Davalı, davacının bakım borcunu yerine getirmediğini, yapılan tasarrufun mirastan mal kaçırmaya yönelik olduğunu, muvazaalı yapıldığını savunmuştur.
Mahkemece, davanın kısmen kabulüne karar verilmiştir.
Hükmü, davalı vekili temyiz etmiştir.
Kaynağını Borçlar Kanununun 511. ve devamı maddelerinden alan ölünceye kadar bakım sözleşmesi taraflarına hak ve borçlar yükleyen bazı yönleriyle talih ve tesadüfe bağlı ivazlı sözleşme türlerindendir. Bu sözleşmeyle bakım borçlusu, bakım alacaklısını bakıp gözetmek yükümlülüğü altına girerken, bakım alacaklısı da sözleşme konusu mamelek veya bazı malların mülkiyetini bakım borçlusuna geçirmekle mükelleftir. Ölünceye kadar bakım sözleşmesinin geçerliliği için bakım alacaklısının sözleşmenin yapıldığı tarihte bakım ihtiyacı içinde olması gerekmez. Bakım ihtiyacı sözleşmeden sonra da doğabilir.
Ölünceye kadar bakım sözleşmelerinde, bakım borçlusunun edimini yerine getirmediği savunması, sözleşmenin bakım borcu yerine getirilmediği iddiası ile feshini isteme hakkı kural olarak bakım alacaklısına aittir. Onun sağlığında kullanmadığı bu hakkı ileride mirasçıların dile getirmesi iyiniyet kuralları ile bağdaşmadığından dinlenmez.

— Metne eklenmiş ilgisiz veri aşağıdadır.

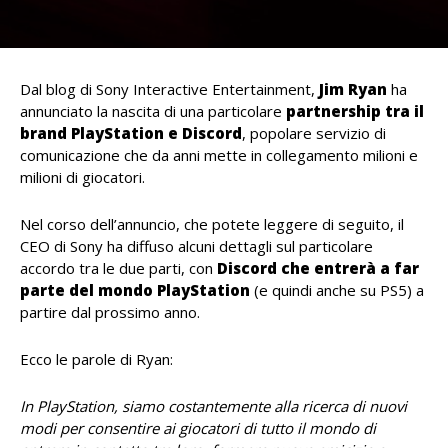
Dal blog di Sony Interactive Entertainment,
Jim Ryan
ha
annunciato la nascita di una particolare
partnership tra il
brand PlayStation e Discord
, popolare servizio di
comunicazione che da anni mette in collegamento milioni e
milioni di giocatori.
Nel corso dell’annuncio, che potete leggere di seguito, il
CEO di Sony ha diffuso alcuni dettagli sul particolare
accordo tra le due parti, con
Discord che entrerà a far
parte del mondo PlayStation
(e quindi anche su PS5) a
partire dal prossimo anno.
Ecco le parole di Ryan:
In PlayStation, siamo costantemente alla ricerca di nuovi
modi per consentire ai giocatori di tutto il mondo di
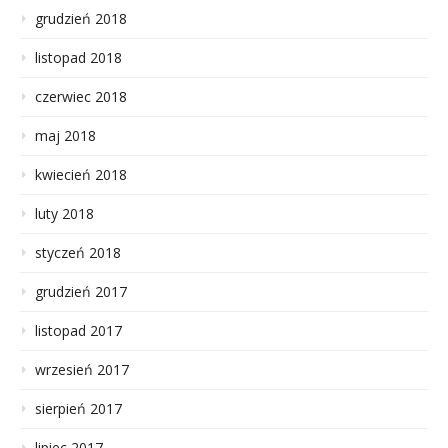
grudzień 2018
listopad 2018
czerwiec 2018
maj 2018
kwiecień 2018
luty 2018
styczeń 2018
grudzień 2017
listopad 2017
wrzesień 2017
sierpień 2017
lipiec 2017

Somut olayda; davalı, ölünceye kadar bakım sözleşmesinin mirasçılardan mal kaçırmak amacıyla yapıldığını ileri sürmüştür. Gerçekten, bakım sözleşmesinin bakım gözetme karşılığı değil de mirasçılardan mal kaçırmak amacıyla yapıldığının savunulması olanaklıdır. Bu durumda da savunmanın 01.04.1974 tarihli, 1/2 Yargıtay İçtihadı Birleştirme Büyük Genel Kurulu Kararında konulan ilkeler doğrultusunda incelenmesi gerekir. Bunun için de mahkemece bakım sözleşmesinin alacaklısı olan murisin yaşı, fiziki ve genel sağlık durumunun ne olduğu, içinde yaşadığı ailenin genel durumu, muris ile aile arasındaki ilişkilerin gidişi, elinde başkaca mal kalıp kalmadığı, yapılan temlikin tüm malvarlığını kapsayıp kapsamadığı hususları tarafların bu konudaki delilleri toplanarak incelenmeli, davalının diğer mirasçılardan mal kaçırma savunmaları değerlendirilerek sonucuna göre bir hüküm kurulmalıdır.

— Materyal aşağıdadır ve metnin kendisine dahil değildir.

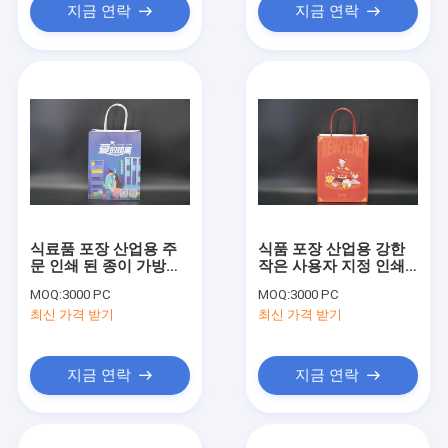
지금 연락
지금 연락
식료품 포장 산업용 주
식품 포장 산업용 강한
문 인쇄 된 종이 가방
작은 사용자 지정 인쇄
FSC
된 종이 봉지
MOQ:
3000 PC
MOQ:
3000 PC
최신 가격 받기
최신 가격 받기
지금 연락
지금 연락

Eksik inceleme ve araştırmayla yazılı şekilde hüküm kurulması doğru görülmediğinden hükmün bozulması gerekmiştir.
SONUÇ: Temyiz itirazlarının yukarıda yazılı nedenle kabulü ile hükmün davacı yararına BOZULMASINA, peşin yatırılan temyiz harcının istek halinde yatırana iadesine, 23.02.2010 tarihinde oybirliği ile karar verildi.